Roulette Odds

Roulette odds are the closest to 50-50 if it wasn't for the zero. Inevitably, the player loses. A simple simulation goes as follows:

1. Start with $1000

2. In each round, play $5

3. If you get the number right, you get back the original amount played, plus five times it

4. If you get the parity right (even or odd), you get back the original amount played, plus two times it

5. Rule #4 doesn't apply to zero. If the tossed number is zero, only rule #3 applies

6. Play until you run out of money

In my simulation (code down below), I got few insights:

A. On average you lose all your money after 200 rounds

B. Maximum that I could get was ~400,000 rounds (and near $250,000) before losing it all (see chart below)
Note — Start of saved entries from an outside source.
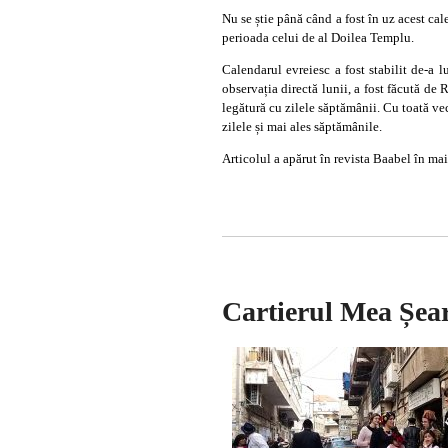
Nu se știe până când a fost în uz acest cale
perioada celui de al Doilea Templu.
Calendarul evreiesc a fost stabilit de-a 
observația directă lunii, a fost făcută de 
legătură cu zilele săptămânii. Cu toată vec
zilele și mai ales săptămânile.
Articolul a apărut în revista Baabel în ma
Cartierul Mea Șear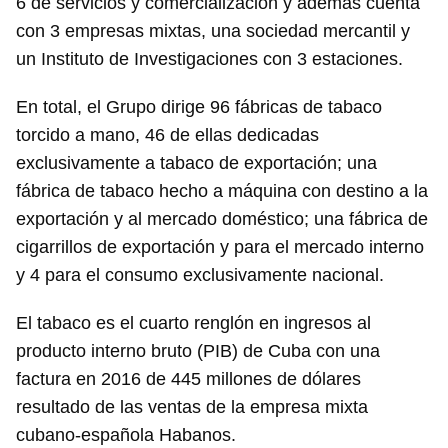
6 de servicios y comercialización y además cuenta
con 3 empresas mixtas, una sociedad mercantil y
un Instituto de Investigaciones con 3 estaciones.
En total, el Grupo dirige 96 fábricas de tabaco
torcido a mano, 46 de ellas dedicadas
exclusivamente a tabaco de exportación; una
fábrica de tabaco hecho a máquina con destino a la
exportación y al mercado doméstico; una fábrica de
cigarrillos de exportación y para el mercado interno
y 4 para el consumo exclusivamente nacional.
El tabaco es el cuarto renglón en ingresos al
producto interno bruto (PIB) de Cuba con una
factura en 2016 de 445 millones de dólares
resultado de las ventas de la empresa mixta
cubano-española Habanos.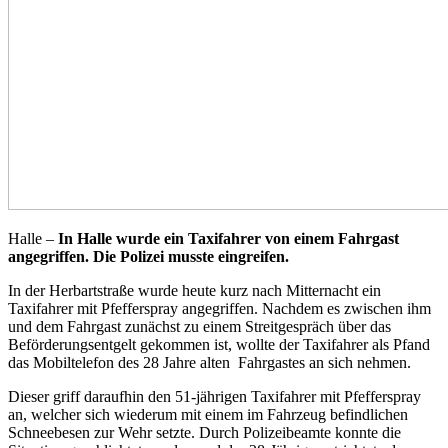
Halle –
In Halle wurde ein Taxifahrer von einem Fahrgast
angegriffen. Die Polizei musste eingreifen.
In der Herbartstraße wurde heute kurz nach Mitternacht ein
Taxifahrer mit Pfefferspray angegriffen. Nachdem es zwischen ihm
und dem Fahrgast zunächst zu einem Streitgespräch über das
Beförderungsentgelt gekommen ist, wollte der Taxifahrer als Pfand
das Mobiltelefon des 28 Jahre alten
Fahrgastes an sich nehmen.
Dieser griff daraufhin den 51-jährigen Taxifahrer mit Pfefferspray
an, welcher sich wiederum mit einem im Fahrzeug befindlichen
Schneebesen zur Wehr setzte. Durch Polizeibeamte konnte die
C. If you remove the zero restriction, there is a possibility of convergence and stability where you end up with somewhere between $30,000 and $100,000

Code is down below, cheers, ACC.

public void PlayRoulette()
{
    int amount = 1000;
    int playAmount = 5;

    int rounds = 0;
    while (amount >= playAmount)
    {
        Console.WriteLine("{0};{1}",rounds, amount);
        amount += PlayRoulette((new Random((int)(DateTime.Now.Ticks % Int32.MaxValue))).Next(0, 37), playAmount) - playAmount;
        rounds++;
    }
}

private int PlayRoulette(int number, int amount)
{
    int retVal = 0;

    int toss = (new Random((int)((DateTime.Now.Ticks + 1) % Int32.MaxValue))).Next(0, 37);

    if (toss == number) retVal = 6 * amount;
    else if (toss != 0 && number % 2 == toss % 2) retVal = 2 * amount;

    return retVal;
}